Former skydiving champ plunges to his death
Jun. 23, 2008 06:50 AM
Associated Press
LAKE ELSINORE, Calif. - A former national champion skydiver has died after his parachute failed to open during a weekend accident at Lake Elsinore in Riverside County, Calif.
Richard Alvin Schindler, an off-duty Riverside County sheriff's deputy, died Saturday. The 39-year-old had a back-up parachute, but there was no indication it had been deployed.
A Marine Corps veteran, Schindler began skydiving 15 years ago and had been working part-time at SkyDive Elsinore as an instructor.
At the 2005 U.S. National Skydiving Championships, Schindler was part of the Elsinore Equinox team that finished in first place in the four-way intermediate freestyle competition.
When asked about the tragic events, Wanda Pilsner, friend of the victim responded,
"BIG FUCKING SURPRISE, huh?"
Sorry, I couldn't resist. This was on the front page of the Arizona Republic today, and stories like this make me crazy!
I know I'm going to hell, but at least I'll know how to dress when I get there.
Now he'll finally have his answer!
I wonder which of the seven words you can say in Heaven?
Friday, June 13, 2008
Thank you, Mr. Russert. You will be missed.
It was a shock. It just doesn't seem like in this day and age we think about middle aged men dropping dead of a heart attack at work. Maybe in 1976, but not today.
It is saddening. I am sad for his family and friends, but I know that the biggest loss that will be felt far into the future is the loss of his integrity and ethics in the profession of journalism. He is one of the last great journalists that graced us with their wisdom, insight, forthright honesty and candor in the face of great, powerful, and wealthy men and women. He was someone that we could trust to stand up for the rest of us when he interviewed presidents, world leaders, shamed senators and candidates for higher office. He was one we could count on to call 'bullshit' when someone was blowing air up our asses.

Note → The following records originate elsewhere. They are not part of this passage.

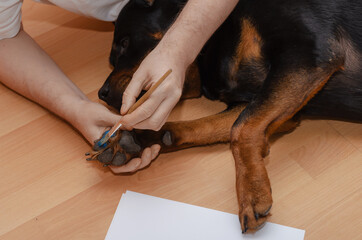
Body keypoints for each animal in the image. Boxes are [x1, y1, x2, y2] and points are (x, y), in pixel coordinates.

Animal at [90, 0, 362, 233]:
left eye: (125, 43)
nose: (101, 93)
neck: (217, 36)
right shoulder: (269, 106)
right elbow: (214, 126)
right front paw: (140, 139)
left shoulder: (308, 55)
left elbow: (240, 129)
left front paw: (251, 193)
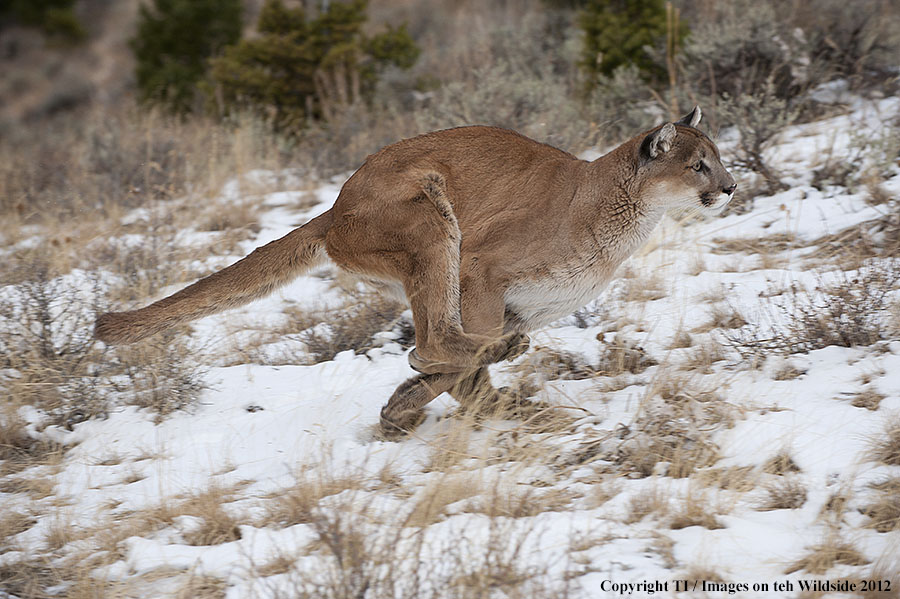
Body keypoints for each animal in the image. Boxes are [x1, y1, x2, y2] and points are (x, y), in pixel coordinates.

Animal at [96, 106, 732, 436]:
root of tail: (336, 207)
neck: (625, 212)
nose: (730, 187)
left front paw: (402, 405)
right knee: (434, 338)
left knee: (437, 341)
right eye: (698, 165)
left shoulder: (519, 302)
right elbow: (459, 366)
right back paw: (497, 360)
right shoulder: (481, 267)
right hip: (431, 219)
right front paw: (455, 399)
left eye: (719, 158)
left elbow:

I had the luck to meet him once, at a work function. He spoke at our dinner and gave us all signed copies of his latest book. During his speech he began talking about the special connections that he's made over the years, with hundreds and probably thousands of people who have shared his passion for honoring their parents, as he did in his books. He got choked up when he started talking about his father, and the occassion when his father publicly began praising him for being such a wonderful son. He made everyone in that room wish that they could run to their fathers that night and hug them and tell them how much they meant to us. It is that intangible way of making you want to be a better person, despite all the heaping crap life throws your way, that made Tim Russert a great man.
We should all try, in his name, to be a little better to each other from now on, since we can no longer count on his earthly prodding.